● **Work task**: The answer must consist of every line below containing "menggunakan".

(Saved data entries)

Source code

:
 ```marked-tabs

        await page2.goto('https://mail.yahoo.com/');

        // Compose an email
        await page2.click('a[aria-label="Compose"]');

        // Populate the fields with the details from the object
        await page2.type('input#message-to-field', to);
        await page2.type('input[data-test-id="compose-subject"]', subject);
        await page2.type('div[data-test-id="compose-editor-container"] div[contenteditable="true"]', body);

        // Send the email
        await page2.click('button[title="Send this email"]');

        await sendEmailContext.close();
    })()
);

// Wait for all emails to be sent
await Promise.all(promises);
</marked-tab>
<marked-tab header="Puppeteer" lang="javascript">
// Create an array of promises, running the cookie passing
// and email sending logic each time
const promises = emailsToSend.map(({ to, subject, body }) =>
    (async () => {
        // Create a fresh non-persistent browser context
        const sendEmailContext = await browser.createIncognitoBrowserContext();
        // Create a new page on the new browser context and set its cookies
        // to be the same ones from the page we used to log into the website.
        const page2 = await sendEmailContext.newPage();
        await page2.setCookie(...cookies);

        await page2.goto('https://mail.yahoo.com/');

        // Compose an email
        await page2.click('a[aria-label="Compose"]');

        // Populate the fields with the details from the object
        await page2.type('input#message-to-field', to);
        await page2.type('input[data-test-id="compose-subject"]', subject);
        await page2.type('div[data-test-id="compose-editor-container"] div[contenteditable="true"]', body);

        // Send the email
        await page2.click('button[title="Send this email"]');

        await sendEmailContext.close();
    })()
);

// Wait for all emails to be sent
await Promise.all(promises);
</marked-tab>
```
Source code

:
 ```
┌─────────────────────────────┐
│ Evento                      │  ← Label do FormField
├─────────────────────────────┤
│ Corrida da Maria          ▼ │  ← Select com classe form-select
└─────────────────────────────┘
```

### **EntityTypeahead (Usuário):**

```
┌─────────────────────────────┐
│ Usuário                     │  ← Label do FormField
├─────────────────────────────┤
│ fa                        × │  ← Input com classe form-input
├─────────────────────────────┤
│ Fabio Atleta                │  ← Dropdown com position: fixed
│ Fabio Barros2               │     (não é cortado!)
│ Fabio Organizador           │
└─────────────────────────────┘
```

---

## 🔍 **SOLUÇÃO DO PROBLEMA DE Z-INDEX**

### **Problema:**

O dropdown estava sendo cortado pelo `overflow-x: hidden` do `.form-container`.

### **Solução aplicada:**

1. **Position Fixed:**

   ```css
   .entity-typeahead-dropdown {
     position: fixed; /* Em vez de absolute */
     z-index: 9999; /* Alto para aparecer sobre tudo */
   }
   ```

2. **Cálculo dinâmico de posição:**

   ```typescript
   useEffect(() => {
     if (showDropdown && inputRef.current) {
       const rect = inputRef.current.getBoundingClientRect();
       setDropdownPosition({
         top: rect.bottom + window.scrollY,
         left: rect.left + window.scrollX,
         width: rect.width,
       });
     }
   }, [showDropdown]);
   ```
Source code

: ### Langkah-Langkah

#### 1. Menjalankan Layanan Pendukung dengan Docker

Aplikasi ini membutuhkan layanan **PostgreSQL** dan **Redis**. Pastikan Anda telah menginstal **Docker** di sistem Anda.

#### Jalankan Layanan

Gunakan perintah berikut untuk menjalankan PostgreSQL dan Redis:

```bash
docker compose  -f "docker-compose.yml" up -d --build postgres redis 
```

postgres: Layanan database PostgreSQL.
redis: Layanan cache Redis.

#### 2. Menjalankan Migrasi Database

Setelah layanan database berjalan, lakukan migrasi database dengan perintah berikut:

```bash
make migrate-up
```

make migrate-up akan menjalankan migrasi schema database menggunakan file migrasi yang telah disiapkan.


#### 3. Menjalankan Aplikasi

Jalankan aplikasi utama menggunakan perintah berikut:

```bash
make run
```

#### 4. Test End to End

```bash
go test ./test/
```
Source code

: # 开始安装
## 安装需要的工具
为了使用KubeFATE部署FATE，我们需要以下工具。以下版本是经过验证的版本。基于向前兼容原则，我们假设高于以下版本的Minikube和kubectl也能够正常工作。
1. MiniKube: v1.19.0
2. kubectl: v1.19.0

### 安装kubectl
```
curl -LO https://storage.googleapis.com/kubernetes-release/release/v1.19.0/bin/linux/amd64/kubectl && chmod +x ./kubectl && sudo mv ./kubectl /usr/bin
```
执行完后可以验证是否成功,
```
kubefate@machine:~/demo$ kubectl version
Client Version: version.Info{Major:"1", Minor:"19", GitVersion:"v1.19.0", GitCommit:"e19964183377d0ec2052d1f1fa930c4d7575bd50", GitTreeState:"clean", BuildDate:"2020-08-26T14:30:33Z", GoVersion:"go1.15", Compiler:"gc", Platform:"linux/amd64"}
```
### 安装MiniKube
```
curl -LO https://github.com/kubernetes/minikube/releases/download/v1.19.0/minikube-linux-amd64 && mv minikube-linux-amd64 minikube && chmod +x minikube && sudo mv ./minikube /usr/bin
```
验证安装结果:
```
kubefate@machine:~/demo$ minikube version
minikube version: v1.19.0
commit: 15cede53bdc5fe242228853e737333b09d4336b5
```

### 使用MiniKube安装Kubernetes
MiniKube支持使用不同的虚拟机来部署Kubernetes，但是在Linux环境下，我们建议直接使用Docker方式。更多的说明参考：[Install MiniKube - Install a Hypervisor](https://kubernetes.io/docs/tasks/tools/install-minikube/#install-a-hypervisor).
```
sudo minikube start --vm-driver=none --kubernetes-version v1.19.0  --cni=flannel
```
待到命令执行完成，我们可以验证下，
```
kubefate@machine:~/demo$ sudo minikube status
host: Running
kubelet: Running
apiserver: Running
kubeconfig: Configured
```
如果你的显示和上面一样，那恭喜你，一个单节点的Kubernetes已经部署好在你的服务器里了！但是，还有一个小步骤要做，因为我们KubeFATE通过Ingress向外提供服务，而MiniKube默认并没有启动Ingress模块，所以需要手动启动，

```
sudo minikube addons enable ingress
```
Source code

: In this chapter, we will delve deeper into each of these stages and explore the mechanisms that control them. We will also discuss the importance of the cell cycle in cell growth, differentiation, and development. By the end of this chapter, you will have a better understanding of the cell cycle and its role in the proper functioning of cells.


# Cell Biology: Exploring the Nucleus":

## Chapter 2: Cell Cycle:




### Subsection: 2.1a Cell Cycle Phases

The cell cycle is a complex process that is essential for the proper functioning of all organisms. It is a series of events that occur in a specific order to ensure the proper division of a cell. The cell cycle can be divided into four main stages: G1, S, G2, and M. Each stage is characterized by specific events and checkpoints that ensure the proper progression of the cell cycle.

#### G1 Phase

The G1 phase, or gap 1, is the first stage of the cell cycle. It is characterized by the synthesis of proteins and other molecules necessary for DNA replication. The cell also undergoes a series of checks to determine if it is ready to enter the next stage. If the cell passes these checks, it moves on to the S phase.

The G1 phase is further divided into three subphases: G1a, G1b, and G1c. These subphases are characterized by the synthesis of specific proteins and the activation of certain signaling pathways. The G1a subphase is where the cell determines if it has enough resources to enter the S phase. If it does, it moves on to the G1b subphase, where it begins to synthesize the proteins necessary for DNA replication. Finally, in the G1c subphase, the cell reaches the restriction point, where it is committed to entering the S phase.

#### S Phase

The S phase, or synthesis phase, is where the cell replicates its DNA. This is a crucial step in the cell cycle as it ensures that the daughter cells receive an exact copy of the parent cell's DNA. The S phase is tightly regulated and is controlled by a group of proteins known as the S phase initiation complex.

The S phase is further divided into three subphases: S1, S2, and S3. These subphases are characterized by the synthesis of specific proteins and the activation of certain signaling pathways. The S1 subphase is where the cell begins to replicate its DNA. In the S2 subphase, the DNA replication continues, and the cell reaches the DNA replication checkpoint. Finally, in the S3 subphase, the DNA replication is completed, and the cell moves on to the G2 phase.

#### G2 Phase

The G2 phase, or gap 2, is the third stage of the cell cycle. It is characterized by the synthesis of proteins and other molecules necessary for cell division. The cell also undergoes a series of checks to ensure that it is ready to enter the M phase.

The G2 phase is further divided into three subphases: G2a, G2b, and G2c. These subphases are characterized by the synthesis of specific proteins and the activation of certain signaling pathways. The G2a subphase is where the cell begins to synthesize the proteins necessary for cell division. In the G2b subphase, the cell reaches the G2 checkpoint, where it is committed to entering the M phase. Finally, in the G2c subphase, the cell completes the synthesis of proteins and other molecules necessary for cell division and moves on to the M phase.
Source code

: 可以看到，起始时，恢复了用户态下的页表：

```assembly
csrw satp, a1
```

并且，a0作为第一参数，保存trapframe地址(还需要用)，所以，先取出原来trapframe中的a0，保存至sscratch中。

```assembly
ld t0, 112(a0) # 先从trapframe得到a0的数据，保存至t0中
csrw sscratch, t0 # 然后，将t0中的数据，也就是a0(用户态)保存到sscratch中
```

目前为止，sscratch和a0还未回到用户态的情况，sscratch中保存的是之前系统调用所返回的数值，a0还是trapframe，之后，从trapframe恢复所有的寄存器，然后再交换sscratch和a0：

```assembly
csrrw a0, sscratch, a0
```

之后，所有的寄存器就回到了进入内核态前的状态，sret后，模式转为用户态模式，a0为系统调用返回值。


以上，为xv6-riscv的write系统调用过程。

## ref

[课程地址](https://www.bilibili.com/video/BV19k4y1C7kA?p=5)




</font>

● **Expected answer**:
make migrate-up akan menjalankan migrasi schema database menggunakan file migrasi yang telah disiapkan.
Jalankan aplikasi utama menggunakan perintah berikut:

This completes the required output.